(Source material Opens)

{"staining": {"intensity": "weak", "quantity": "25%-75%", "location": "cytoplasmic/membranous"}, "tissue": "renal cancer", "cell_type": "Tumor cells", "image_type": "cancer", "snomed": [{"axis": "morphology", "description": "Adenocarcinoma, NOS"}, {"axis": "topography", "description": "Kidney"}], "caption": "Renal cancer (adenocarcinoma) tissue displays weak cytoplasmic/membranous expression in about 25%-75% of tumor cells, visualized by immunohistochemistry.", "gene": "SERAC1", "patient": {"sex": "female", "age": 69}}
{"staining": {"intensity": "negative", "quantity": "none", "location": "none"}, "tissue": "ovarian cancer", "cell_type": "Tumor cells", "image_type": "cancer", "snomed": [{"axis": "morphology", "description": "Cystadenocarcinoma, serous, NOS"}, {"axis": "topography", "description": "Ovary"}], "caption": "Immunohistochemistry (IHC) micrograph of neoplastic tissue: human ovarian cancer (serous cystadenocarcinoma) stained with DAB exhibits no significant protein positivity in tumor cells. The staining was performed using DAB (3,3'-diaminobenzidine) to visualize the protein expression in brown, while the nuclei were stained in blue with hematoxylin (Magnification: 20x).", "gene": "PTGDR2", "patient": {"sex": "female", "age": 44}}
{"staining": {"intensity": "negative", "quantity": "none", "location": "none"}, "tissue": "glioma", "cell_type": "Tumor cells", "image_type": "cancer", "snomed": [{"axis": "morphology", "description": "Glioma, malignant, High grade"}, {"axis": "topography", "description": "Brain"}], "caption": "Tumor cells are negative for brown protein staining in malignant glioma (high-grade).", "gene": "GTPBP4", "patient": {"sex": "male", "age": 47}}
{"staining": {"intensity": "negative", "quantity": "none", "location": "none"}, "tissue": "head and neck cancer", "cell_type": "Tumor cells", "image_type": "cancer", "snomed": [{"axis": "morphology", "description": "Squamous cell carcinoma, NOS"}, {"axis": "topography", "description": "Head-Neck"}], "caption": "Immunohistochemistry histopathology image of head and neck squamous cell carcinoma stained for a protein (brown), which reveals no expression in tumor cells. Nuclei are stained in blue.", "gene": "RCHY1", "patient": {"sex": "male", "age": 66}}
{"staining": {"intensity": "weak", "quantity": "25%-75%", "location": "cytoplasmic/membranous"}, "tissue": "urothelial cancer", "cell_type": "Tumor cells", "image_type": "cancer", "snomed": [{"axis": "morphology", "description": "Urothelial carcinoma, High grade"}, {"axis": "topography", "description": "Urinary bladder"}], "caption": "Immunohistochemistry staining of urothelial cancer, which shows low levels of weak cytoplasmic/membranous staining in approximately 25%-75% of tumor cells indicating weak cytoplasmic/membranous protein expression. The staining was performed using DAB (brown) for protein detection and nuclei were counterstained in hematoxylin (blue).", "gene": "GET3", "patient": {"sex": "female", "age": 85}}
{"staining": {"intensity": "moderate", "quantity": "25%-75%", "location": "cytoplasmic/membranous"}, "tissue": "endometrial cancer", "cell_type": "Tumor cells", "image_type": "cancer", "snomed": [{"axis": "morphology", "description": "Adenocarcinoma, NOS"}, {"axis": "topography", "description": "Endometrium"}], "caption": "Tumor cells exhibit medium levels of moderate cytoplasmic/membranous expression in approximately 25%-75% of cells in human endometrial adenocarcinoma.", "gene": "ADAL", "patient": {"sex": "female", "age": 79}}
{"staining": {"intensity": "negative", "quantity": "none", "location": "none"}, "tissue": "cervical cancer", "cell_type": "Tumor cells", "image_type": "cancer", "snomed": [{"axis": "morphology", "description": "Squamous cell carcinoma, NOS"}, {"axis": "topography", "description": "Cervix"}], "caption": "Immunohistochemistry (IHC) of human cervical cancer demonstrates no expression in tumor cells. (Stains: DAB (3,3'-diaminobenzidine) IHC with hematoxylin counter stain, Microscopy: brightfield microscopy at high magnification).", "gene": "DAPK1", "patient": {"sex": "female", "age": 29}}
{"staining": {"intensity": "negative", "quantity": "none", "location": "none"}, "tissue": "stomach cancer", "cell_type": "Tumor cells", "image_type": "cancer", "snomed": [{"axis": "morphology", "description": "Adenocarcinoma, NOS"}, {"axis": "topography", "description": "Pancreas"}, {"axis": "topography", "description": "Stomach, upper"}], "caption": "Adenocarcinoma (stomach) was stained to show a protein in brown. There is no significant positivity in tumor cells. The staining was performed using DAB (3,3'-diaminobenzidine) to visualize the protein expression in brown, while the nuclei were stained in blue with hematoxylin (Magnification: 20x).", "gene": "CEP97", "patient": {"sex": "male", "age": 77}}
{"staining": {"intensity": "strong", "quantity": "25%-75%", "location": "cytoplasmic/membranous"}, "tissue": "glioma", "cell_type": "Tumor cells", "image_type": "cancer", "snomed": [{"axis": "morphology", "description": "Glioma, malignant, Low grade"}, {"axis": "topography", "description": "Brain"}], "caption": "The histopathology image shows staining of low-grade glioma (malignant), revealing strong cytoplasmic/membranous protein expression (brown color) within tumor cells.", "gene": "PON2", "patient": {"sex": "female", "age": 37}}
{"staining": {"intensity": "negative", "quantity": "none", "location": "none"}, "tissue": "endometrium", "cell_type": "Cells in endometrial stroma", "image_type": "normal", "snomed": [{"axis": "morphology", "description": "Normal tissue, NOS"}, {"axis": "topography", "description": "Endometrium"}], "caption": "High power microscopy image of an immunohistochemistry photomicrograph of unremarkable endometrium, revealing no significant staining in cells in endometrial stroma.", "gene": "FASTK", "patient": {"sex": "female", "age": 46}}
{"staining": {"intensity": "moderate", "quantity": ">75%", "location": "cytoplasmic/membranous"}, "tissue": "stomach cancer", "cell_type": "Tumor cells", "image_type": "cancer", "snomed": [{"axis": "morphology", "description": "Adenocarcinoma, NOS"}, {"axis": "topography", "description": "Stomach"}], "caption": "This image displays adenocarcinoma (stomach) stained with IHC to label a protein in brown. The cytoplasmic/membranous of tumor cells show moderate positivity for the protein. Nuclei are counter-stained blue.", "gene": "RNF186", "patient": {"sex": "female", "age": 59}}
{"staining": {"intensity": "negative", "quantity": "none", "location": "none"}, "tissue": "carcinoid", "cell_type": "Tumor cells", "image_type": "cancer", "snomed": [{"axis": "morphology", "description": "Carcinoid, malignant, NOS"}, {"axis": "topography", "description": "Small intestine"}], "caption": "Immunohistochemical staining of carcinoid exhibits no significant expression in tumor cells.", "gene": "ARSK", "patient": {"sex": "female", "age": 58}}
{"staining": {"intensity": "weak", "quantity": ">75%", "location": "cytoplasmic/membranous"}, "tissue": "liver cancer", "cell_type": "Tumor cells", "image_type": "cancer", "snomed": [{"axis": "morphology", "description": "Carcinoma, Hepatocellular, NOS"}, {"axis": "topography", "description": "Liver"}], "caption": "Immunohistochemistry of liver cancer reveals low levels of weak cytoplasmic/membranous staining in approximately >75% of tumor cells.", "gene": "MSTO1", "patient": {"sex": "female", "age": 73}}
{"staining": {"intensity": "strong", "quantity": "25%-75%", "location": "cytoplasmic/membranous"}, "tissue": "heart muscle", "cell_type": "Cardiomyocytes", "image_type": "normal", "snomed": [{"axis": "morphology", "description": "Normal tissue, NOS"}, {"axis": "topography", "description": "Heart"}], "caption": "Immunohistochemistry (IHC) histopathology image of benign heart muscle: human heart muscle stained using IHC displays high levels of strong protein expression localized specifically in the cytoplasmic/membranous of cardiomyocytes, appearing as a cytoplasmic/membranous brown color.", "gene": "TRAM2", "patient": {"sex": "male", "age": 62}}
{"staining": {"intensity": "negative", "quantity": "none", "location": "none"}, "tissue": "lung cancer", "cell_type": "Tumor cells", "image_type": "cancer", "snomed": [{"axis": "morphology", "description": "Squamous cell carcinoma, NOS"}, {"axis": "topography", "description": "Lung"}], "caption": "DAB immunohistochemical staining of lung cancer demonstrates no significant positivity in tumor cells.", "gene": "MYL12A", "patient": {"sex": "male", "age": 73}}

(Source material Closes)

Set aside each line above that includes the string "normal" and report it.

{"staining": {"intensity": "negative", "quantity": "none", "location": "none"}, "tissue": "endometrium", "cell_type": "Cells in endometrial stroma", "image_type": "normal", "snomed": [{"axis": "morphology", "description": "Normal tissue, NOS"}, {"axis": "topography", "description": "Endometrium"}], "caption": "High power microscopy image of an immunohistochemistry photomicrograph of unremarkable endometrium, revealing no significant staining in cells in endometrial stroma.", "gene": "FASTK", "patient": {"sex": "female", "age": 46}}
{"staining": {"intensity": "strong", "quantity": "25%-75%", "location": "cytoplasmic/membranous"}, "tissue": "heart muscle", "cell_type": "Cardiomyocytes", "image_type": "normal", "snomed": [{"axis": "morphology", "description": "Normal tissue, NOS"}, {"axis": "topography", "description": "Heart"}], "caption": "Immunohistochemistry (IHC) histopathology image of benign heart muscle: human heart muscle stained using IHC displays high levels of strong protein expression localized specifically in the cytoplasmic/membranous of cardiomyocytes, appearing as a cytoplasmic/membranous brown color.", "gene": "TRAM2", "patient": {"sex": "male", "age": 62}}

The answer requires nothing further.